R’ Shlomo Zalman Auerbach (Minchas Shlomo 2:37) addresses the following question: A baby has reached, on Shabbos, the age where a particular vaccine is to be administered. A vaccine is certainly a matter of pikuach nefesh, conveying protection from a deadly disease. Can it be given on Shabbos?

In his teshuva, R’ Shlomo Zalman observes that most people do not run to vaccinate the moment a child reaches the recommended age. They tend to tarry and get to it when the items on their to-do list that they deem more pressing are done. This indicates that they don’t view their children as being in danger if the immunization is delayed. For this reason, he writes, the vaccine can wait; it is not docheh Shabbos.

In other words, a sakana is whatever people treat as one.

So what are we to make of the Gemara (Kesubos 15b) that we do not follow rov in matters of pikuach nefesh and the Tosefta (Shabbos 9:22) that nothing stands in the way of pikuach nefesh? And of the Mishna that teaches (Yoma 84b) that we violate Shabbos extensively to rescue someone upon whom a building has collapsed, even where the chance that he remains alive is infinitesimal? Don’t these mekoros indicate that even a slight possibility of danger must be averted so ardently that even chillul Shabbos is allowed?

The Aruch Laneir in his Teshuvos Binyan Tzion (137) proposes a fundamental distinction: Where a threat to life is already present, like where a house has collapsed on a person, Shabbos may be violated if even the smallest possibility exists that one is averting danger by doing so.
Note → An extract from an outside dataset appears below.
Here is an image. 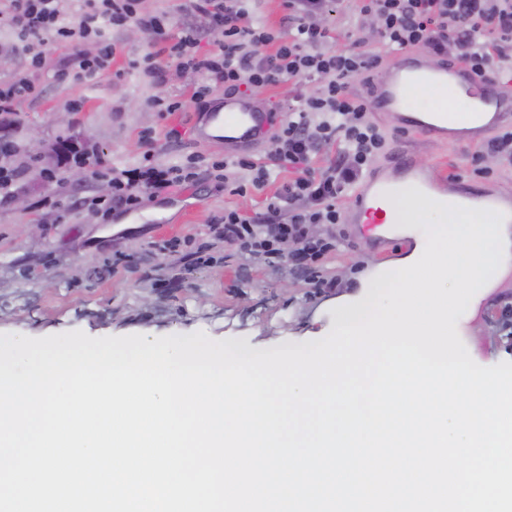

But if no actual threat exists, only a hypothetical and statistical one, one is permitted to enter the situation without concern for what might eventuate as long as there isn’t a rov of danger. For this reason, it is permitted to sail the seas and cross the deserts.

Or live in California.

The Shem Aryeh (Y.D. 27) similarly says that one may engage in activities that are part of the normal way of the world without concern for sakana in pursuit of legitimate human needs. For this reason, he says, women are allowed to become pregnant without concern for the hazards of childbirth, though they are not subject to peru urevu and even if they already have children. And one is allowed to go to war even for a milchemes reshus.

May one engage in common but dangerous activities for no purpose beyond enjoyment? The Noda Bihuda (Tinyana Y.D. 10) in his famous teshuva on hunting considers, among other things, the issue of sakana. He writes that a poor man who needs to hunt for a living may do so, but hunting for pleasure would be precluded by the issur of endangering oneself, which going deep into the forest for close encounters with wild beasts necessarily entails.

The Tzitz Eliezer (15:37) challenges the Noda Bihuda from the common practice of traveling by sea for pleasure alone. He answers that hunting in the forest involves more than a hypothetical, potential risk; intentionally entering the habitat of wild animals is subjecting oneself to immediate danger.

Perhaps similarly, Teshuvos Mabit (2:216), in a discussion of whether one may object to one’s spouse’s desire to move the family to Eretz Yisroel on the grounds that the overseas trip is dangerous, distinguishes between the regular baseline danger of sea travel—which is not of concern—and the imminent danger of sailing through a war zone.

May Hashem quench quickly the California infernos and save us from every peril.